**TEXT PASSAGE**
*** Begin section ***

On the week of my 21st anniversary of choosing Portland as my home, in the spirit of good sportsmanship and with great respect, I send my congratulations to Asheville in claiming the title this year, and hope my fellow Portlanders will join me. I commend Asheville’s beery enthusiasm and the work (fun work, but still work) that I know goes behind creating such a tight-knit, passionate beer culture and community. You are a proud group, and you should be. I look forward to the opportunity to visit your fine city, taste your craft beers and experience your craft beer culture for myself.

Congratulations, also, to the other cities that made the list. It should be a great source of local pride to be recognized among the best craft beers cities in the country, and, really, the world. A big “Cheers” for you all!

Now, for a little beery dreaming: Wouldn’t it be great if next year’s poll wound up being a tight race between more cities than Asheville and Portland? W. Scott Griffiths is credited with saying “Wine gentrifies; beer unifies.” Instead of letting a silly beer poll divide us, perhaps our task for the next 12 months is to work harder to assure every city in our country can rightfully be called Beer City USA.

7 Comments to “America, the Beertiful”

*** End section ***

**PROBLEM**
Transcribe word for word the part of the Beer City USA passage from "On the week" to "for you all!".

**MATERIAL SHOWN**
*** Begin section ***

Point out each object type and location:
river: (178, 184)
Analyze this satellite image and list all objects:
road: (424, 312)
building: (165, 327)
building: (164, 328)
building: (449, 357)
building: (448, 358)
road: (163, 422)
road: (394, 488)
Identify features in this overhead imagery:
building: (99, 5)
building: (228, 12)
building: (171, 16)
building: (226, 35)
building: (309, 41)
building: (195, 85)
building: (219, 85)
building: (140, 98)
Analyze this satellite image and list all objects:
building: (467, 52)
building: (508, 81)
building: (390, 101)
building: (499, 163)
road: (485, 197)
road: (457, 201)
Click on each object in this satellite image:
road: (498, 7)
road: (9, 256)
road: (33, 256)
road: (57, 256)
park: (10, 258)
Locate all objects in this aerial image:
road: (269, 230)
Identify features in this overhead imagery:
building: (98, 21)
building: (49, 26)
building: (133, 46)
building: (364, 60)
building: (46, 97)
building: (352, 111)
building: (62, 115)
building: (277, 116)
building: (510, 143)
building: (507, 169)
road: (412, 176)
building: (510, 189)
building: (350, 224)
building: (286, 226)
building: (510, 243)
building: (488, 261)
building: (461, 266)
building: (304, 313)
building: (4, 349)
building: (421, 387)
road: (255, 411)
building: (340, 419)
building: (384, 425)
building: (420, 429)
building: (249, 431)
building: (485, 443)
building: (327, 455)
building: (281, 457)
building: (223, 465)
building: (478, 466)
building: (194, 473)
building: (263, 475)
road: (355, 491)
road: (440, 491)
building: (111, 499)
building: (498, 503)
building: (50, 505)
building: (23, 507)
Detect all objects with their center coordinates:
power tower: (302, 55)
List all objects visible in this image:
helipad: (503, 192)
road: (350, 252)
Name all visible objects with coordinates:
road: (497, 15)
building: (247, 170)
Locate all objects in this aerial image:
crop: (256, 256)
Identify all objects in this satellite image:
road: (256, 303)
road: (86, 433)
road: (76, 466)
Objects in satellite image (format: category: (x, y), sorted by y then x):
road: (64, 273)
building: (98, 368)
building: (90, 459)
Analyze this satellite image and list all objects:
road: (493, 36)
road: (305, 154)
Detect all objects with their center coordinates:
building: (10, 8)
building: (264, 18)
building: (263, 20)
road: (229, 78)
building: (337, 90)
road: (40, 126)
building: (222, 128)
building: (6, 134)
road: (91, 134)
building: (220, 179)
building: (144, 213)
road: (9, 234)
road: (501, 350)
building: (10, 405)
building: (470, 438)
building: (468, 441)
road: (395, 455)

*** End section ***

**TASK SOLUTION**
On the week of my 21st anniversary of choosing Portland as my home, in the spirit of good sportsmanship and with great respect, I send my congratulations to Asheville in claiming the title this year, and hope my fellow Portlanders will join me. I commend Asheville’s beery enthusiasm and the work (fun work, but still work) that I know goes behind creating such a tight-knit, passionate beer culture and community. You are a proud group, and you should be. I look forward to the opportunity to visit your fine city, taste your craft beers and experience your craft beer culture for myself.

Congratulations, also, to the other cities that made the list. It should be a great source of local pride to be recognized among the best craft beers cities in the country, and, really, the world. A big “Cheers” for you all!